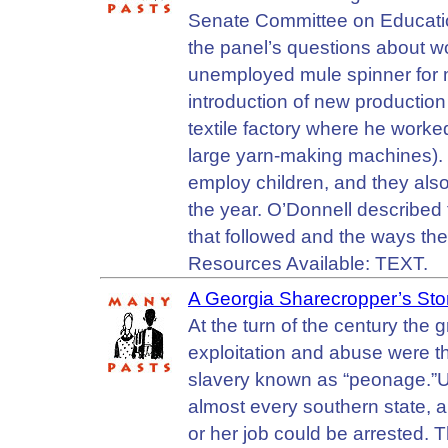
Senate Committee on Educatio
the panel’s questions about w
unemployed mule spinner for m
introduction of new production
textile factory where he work
large yarn-making machines). 
employ children, and they als
the year. O’Donnell described t
that followed and the ways th
Resources Available: TEXT.
A Georgia Sharecropper’s Sto
At the turn of the century the
exploitation and abuse were t
slavery known as “peonage.”Un
almost every southern state, a
or her job could be arrested. T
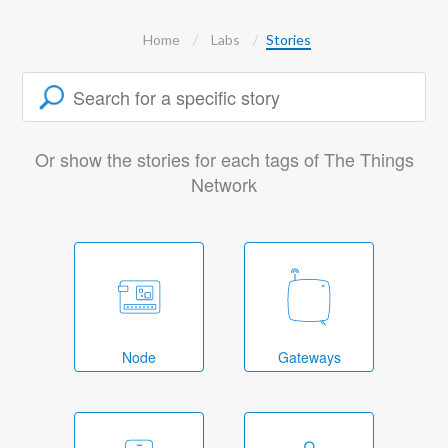
Home
Labs
Stories
Or show the stories for each tags of The Things
Network
Node
Gateways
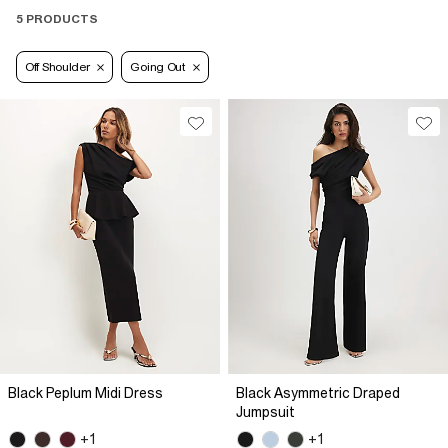
5 PRODUCTS
Off Shoulder
Going Out
Black Peplum Midi Dress
Black Asymmetric Draped
Jumpsuit
+1
+1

▶ [JOB]:
Copy all the material word for word, minus its pictures.

▶ [ANSWER TO THIS PROBLEM]:
Senate Committee on Educatio
the panel’s questions about w
unemployed mule spinner for m
introduction of new production
textile factory where he work
large yarn-making machines). 
employ children, and they als
the year. O’Donnell described t
that followed and the ways th
Resources Available: TEXT.
A Georgia Sharecropper’s Sto
At the turn of the century the
exploitation and abuse were t
slavery known as “peonage.”Un
almost every southern state, a
or her job could be arrested. T
Home
Labs
Stories
Or show the stories for each tags of The Things
Network
Node
Gateways
5 PRODUCTS
Off Shoulder
Going Out
Black Peplum Midi Dress
Black Asymmetric Draped
Jumpsuit
+1
+1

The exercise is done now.